- [Task prompt]
Print the rows below from the line with "pose: elev=276.2 azim=107.0" up to and including the line with "Dot at: (227, 289)", copying each line unchanged.

- [Provided data]

____

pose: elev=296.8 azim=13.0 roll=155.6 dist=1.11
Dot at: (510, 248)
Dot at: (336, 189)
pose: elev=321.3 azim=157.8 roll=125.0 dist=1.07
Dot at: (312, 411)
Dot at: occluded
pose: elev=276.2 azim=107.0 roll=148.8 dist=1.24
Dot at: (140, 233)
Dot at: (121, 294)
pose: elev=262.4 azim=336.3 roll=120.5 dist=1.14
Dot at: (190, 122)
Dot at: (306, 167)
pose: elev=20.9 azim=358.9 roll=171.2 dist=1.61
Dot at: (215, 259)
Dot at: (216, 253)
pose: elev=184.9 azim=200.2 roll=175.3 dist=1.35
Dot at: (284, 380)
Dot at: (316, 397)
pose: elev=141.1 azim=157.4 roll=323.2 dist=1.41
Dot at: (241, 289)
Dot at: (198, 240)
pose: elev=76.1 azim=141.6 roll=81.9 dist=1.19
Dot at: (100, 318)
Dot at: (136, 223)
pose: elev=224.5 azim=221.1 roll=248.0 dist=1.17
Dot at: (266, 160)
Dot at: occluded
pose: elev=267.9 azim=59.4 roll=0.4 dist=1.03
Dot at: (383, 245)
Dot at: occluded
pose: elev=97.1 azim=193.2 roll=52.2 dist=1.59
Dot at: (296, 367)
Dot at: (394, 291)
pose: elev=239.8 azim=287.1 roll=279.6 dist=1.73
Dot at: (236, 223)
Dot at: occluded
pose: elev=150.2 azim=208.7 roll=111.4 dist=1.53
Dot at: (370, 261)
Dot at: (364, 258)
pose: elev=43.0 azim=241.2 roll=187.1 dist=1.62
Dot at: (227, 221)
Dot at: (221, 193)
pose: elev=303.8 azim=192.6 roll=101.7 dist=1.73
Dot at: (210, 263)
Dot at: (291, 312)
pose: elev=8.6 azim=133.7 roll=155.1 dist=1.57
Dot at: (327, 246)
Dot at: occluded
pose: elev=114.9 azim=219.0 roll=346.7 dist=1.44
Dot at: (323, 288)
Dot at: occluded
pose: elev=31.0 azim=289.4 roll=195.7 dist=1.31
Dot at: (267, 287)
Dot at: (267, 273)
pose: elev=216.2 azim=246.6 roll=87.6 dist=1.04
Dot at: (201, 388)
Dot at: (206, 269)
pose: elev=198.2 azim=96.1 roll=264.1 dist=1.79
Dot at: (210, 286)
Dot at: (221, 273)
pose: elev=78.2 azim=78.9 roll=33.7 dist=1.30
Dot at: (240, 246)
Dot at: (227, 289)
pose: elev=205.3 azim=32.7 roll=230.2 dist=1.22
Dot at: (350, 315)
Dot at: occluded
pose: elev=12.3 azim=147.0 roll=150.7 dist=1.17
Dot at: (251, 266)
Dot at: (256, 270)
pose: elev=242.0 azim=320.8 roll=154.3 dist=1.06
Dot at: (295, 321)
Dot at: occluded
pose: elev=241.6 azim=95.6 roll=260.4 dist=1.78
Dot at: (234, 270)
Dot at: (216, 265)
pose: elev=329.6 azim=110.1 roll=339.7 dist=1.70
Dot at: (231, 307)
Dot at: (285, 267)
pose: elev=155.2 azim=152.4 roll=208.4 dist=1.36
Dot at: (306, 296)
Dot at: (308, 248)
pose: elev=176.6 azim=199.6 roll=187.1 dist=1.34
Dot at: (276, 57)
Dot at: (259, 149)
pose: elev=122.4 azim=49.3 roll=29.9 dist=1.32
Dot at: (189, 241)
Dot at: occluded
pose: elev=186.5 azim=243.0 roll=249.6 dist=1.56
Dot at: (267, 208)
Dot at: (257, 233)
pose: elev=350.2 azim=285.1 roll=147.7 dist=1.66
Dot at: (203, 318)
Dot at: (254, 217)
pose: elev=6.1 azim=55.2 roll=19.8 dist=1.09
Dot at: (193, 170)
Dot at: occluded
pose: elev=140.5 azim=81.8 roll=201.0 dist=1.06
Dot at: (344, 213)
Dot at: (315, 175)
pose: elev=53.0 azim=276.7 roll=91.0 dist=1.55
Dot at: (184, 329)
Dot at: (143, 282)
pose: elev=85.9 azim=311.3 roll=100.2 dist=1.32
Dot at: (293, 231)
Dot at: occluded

____

- [Output below]
pose: elev=276.2 azim=107.0 roll=148.8 dist=1.24
Dot at: (140, 233)
Dot at: (121, 294)
pose: elev=262.4 azim=336.3 roll=120.5 dist=1.14
Dot at: (190, 122)
Dot at: (306, 167)
pose: elev=20.9 azim=358.9 roll=171.2 dist=1.61
Dot at: (215, 259)
Dot at: (216, 253)
pose: elev=184.9 azim=200.2 roll=175.3 dist=1.35
Dot at: (284, 380)
Dot at: (316, 397)
pose: elev=141.1 azim=157.4 roll=323.2 dist=1.41
Dot at: (241, 289)
Dot at: (198, 240)
pose: elev=76.1 azim=141.6 roll=81.9 dist=1.19
Dot at: (100, 318)
Dot at: (136, 223)
pose: elev=224.5 azim=221.1 roll=248.0 dist=1.17
Dot at: (266, 160)
Dot at: occluded
pose: elev=267.9 azim=59.4 roll=0.4 dist=1.03
Dot at: (383, 245)
Dot at: occluded
pose: elev=97.1 azim=193.2 roll=52.2 dist=1.59
Dot at: (296, 367)
Dot at: (394, 291)
pose: elev=239.8 azim=287.1 roll=279.6 dist=1.73
Dot at: (236, 223)
Dot at: occluded
pose: elev=150.2 azim=208.7 roll=111.4 dist=1.53
Dot at: (370, 261)
Dot at: (364, 258)
pose: elev=43.0 azim=241.2 roll=187.1 dist=1.62
Dot at: (227, 221)
Dot at: (221, 193)
pose: elev=303.8 azim=192.6 roll=101.7 dist=1.73
Dot at: (210, 263)
Dot at: (291, 312)
pose: elev=8.6 azim=133.7 roll=155.1 dist=1.57
Dot at: (327, 246)
Dot at: occluded
pose: elev=114.9 azim=219.0 roll=346.7 dist=1.44
Dot at: (323, 288)
Dot at: occluded
pose: elev=31.0 azim=289.4 roll=195.7 dist=1.31
Dot at: (267, 287)
Dot at: (267, 273)
pose: elev=216.2 azim=246.6 roll=87.6 dist=1.04
Dot at: (201, 388)
Dot at: (206, 269)
pose: elev=198.2 azim=96.1 roll=264.1 dist=1.79
Dot at: (210, 286)
Dot at: (221, 273)
pose: elev=78.2 azim=78.9 roll=33.7 dist=1.30
Dot at: (240, 246)
Dot at: (227, 289)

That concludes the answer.